The monetization criterion is the part of any evaluation model that should set the monetary base line upon which to apply the attribution model. Once you were able to isolate the number of acts of purchase impacted by the project and the influence of the project on each act of purchase, you shall multiply both of them by the defined monetary base value. This is the most robust and credible way to obtain, in real economic terms, the actual profit generated by each one of those acts of purchase.

In most cases, this monetary base value is represented by the gross or operations margin. In those cases where this information is not available, you could also use the marginal contribution of marketing. Another value of reference could be the actual value (in net profit) of a client in one year (not the customer lifetime value) The EBITDA could be used as a last resource as it includes all the efficiencies and inefficiencies of the business tainting whichever result you may obtain.

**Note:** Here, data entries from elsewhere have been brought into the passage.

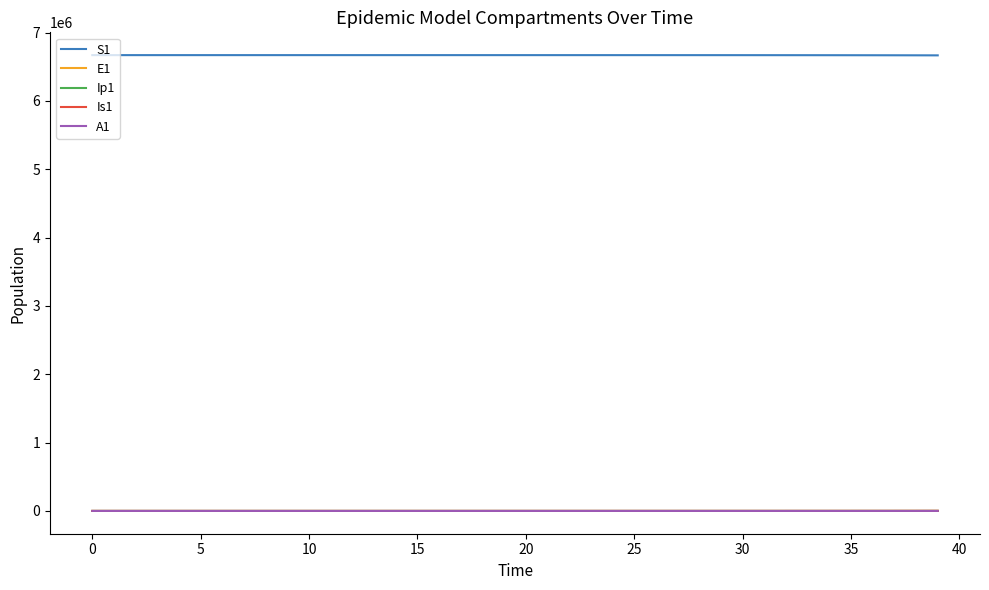

What is the maximum value shown in the chart?

6671082.0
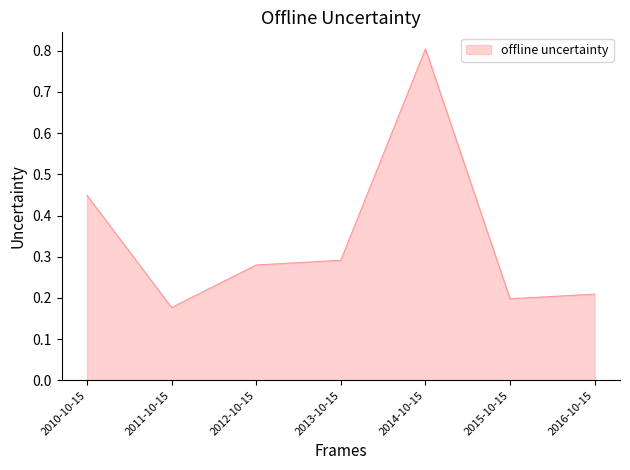

The value at 2012-10-15 is 0.2. True or false?

False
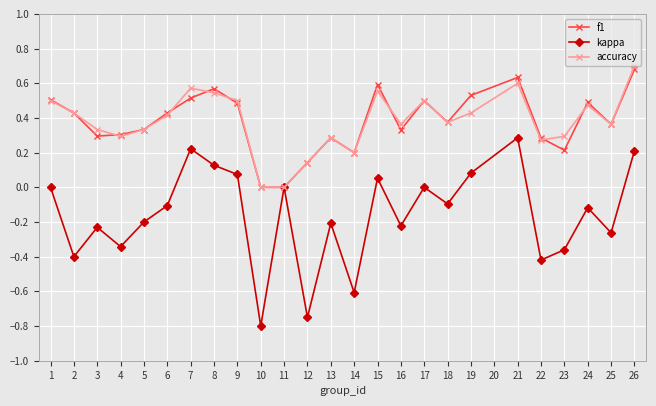

What are all the series names shown in the legend?

f1, kappa, accuracy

As part of the monetization criteria process, an evaluation model shall also be able to calculate not only the direct costs of any project, but also the fixed costs that behave as direct. In other words: the time spent by all people in the company involved in planning, executing and monitoring the project.



Collecting data



Measuring the ROI of marketing and communications projects is not a post-execution analysis. It is rather a diagnosis tool for planning purposes. Hence, the collection of data relevant to the evaluation must be planned, during project planning.






After planning the evaluation, a validation and optimization process should define clear and objective criteria to decide whether to invest or not in each project. Thanks to the planning process, marketers shall be able to validate whether the company will make money or not if objectives are achieved. They will also define the commercial viability of a project and plausible scenarios that should optimize economic outcomes.

Collecting data, analyzing it and calculating the actual ROI of marketing projects is not the end of the road. Through the data and results achieved and measured, marketers should be able to generate business intelligence that will improve future planning processes. This business intelligence could adopt the form of conversion ratios, historical data, a defined purchasing decision-making pie, etc.






Reporting ROI and business results should include but not be limited to:

  • A description of the methodological framework and evaluation planning.
  • SWOT analysis integrating marketing and business perspective.
  • A clear vision of the organization’s alignment to ROI Marketing and its degree of capability to conduct an ROI evaluation.
  • Definition of relating factors 9or attribution model) and monetary conversion criteria
  • Data processes (including collection plan) and display.
  • ROI calculation for the project.
  • Profitability analysis
  • Business intelligence generation
  • Conclusions and recommendations for future projects.